I received this noteworthy example of Intelligent Disobedience from a colleague named Yael Schy. Her story is instructive:
I have a workplace example of Intelligent Disobedience when I was Director of Social Policy for a national woman’s organization. It was strapped for funds, and was having to make lots of layoffs.
My supervisor came to me and told me that the organization had been approached by the Phillip Morris company to submit a grant proposal to do a project on preventing hunger. I have asthma and have long opposed Big Tobacco companies. At the time, I was also in the middle of a national health care study for the organization.
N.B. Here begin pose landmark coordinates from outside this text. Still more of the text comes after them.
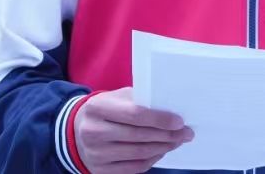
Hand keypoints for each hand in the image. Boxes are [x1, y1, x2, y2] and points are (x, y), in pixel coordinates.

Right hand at [73, 87, 193, 173]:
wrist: (78, 130)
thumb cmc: (105, 109)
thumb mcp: (116, 97)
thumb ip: (139, 100)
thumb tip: (171, 108)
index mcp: (98, 107)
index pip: (135, 114)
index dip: (160, 119)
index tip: (179, 121)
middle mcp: (93, 132)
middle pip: (139, 136)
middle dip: (168, 135)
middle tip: (186, 132)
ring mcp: (95, 154)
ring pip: (139, 154)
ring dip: (163, 148)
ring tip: (177, 141)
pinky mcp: (99, 170)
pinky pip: (134, 168)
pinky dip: (152, 160)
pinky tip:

I took as deep a breath as I could and told her that I thought this was a bad idea—that it would be a mistake for the organization to take money from Phillip Morris, that it would tarnish our reputation, and that we would likely lose members. I also told her that I couldn’t possibly do a good job of writing that grant proposal, because it went against everything I believed in, and therefore my heart would not be in it.
I went home that night fully expecting to be fired for insubordination—especially since the organization was laying off so many staff. The next day when I came in, my supervisor called me into her office. My immediate thought was ‘Oh no, here it comes—I’m about to be fired!’ She took her own deep breath and told me that she had had a rough night and had to make a tough decision. I winced and told her that I hadn’t slept either. Then she said, ‘I decided that you’re right—we won’t apply to Phillip Morris for a grant, no matter how much we need the money.
HEW! What a relief! I kept my job, but I had to be willing to walk away, based on the fact that I had been asked to do something that conflicted with my strongly held values.